In these 25 years we have more than doubled our wealth. Sicher the securities which represent about 450 millions of Railway properties would not realise at the existing market rate their original cost. The investors in British railway property are losers. For many years past subscribers for new railways could not be found. There were, however, lawyers, contractors, and promoters. Devices invented whereby, by „Lloyd’s Bonds“ and Finance Cos., and the issue of railway securities at enormous discounts, and the payment to contractors of prices for their work and materials far in excess of the value, some railways have been made, or partly made. But, as Lord Redesdale said in the H. o. Lords last Monday, the system has fairly broken down.

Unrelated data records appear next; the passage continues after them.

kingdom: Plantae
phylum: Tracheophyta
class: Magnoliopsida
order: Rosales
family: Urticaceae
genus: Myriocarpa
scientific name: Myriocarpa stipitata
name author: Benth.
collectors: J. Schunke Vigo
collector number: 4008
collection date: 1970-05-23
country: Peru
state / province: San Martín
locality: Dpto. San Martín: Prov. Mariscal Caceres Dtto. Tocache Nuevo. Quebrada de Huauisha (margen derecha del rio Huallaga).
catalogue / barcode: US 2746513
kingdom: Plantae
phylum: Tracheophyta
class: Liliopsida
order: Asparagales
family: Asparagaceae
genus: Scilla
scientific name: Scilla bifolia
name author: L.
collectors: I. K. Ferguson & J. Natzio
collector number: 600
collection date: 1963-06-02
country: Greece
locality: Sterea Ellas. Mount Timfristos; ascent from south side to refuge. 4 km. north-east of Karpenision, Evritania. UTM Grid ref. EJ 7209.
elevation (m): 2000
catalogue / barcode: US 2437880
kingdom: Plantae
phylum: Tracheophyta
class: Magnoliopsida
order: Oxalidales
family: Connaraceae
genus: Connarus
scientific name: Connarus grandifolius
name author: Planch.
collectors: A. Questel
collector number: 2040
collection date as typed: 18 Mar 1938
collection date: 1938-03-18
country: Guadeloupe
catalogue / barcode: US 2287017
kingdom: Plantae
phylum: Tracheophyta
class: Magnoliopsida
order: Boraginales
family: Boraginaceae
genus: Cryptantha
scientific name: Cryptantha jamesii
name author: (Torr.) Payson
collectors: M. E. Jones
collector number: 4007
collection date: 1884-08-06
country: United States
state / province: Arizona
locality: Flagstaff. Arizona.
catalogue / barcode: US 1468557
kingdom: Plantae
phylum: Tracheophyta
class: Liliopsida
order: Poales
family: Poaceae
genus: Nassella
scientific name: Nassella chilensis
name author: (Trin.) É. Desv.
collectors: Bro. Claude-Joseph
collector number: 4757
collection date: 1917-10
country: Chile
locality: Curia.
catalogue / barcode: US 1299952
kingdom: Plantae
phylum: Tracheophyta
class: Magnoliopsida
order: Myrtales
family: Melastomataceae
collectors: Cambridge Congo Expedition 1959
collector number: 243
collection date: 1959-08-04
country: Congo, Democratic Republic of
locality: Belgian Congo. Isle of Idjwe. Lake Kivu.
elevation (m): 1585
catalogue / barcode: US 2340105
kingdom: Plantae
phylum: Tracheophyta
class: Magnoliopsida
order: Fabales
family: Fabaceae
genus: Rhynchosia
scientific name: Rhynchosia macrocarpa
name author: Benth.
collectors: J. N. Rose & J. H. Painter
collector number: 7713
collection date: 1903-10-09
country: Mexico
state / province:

### The Reports of the Asiatic Banking Co., and the Bank of Hindostan, China and Japan (Limited.)

The disastrous crisis of Bombay last year (1865) has told upon the balance sheets and dividends of the various Indian Banks. All have suffered, some severely. Mit Numerous failures amongst firms of the highest standing and greatest repute, and prolonged depreciation of all description of Indian produce the Banks could not escape heavy losses. So sehr bedeutende losses der „Commercial Bank Corporation of India and the East“, ebenso, obgleich nicht so groß, in den beiden oben genannten Banks. Losses of Asiatic Banking Co: £142,000 against profit realised of £61,494. Hatte aber, fortunately, reserve fund of £175,000.

Net profits of the Bank of Hindostan etc. for the year £23,485, where swallowed up by the losses, which have also absorbed £87,794 transferred from the reserve fund. In addition, £70,000 loss anticipated. Jetzt sound.

### The Economy of B. o. E. Notes. 1000£ Notes.

The B. o. E. directors suchen constantly economy of banknotes, so as to keep as small an amount as possible in the hands of the public, and as many in the reserve as they can contrive. A large amount of the whole circulation, perhaps $\frac{1}{10}$ (say 2 mill. £. St.) consists of notes of £1000 each, and nearly all these are in the tills of bankers within half a mile of Lothbury. They are of little or no use, except to settle balances among the banking houses themselves, or occasionally for lawyers to pass when they sell real estate.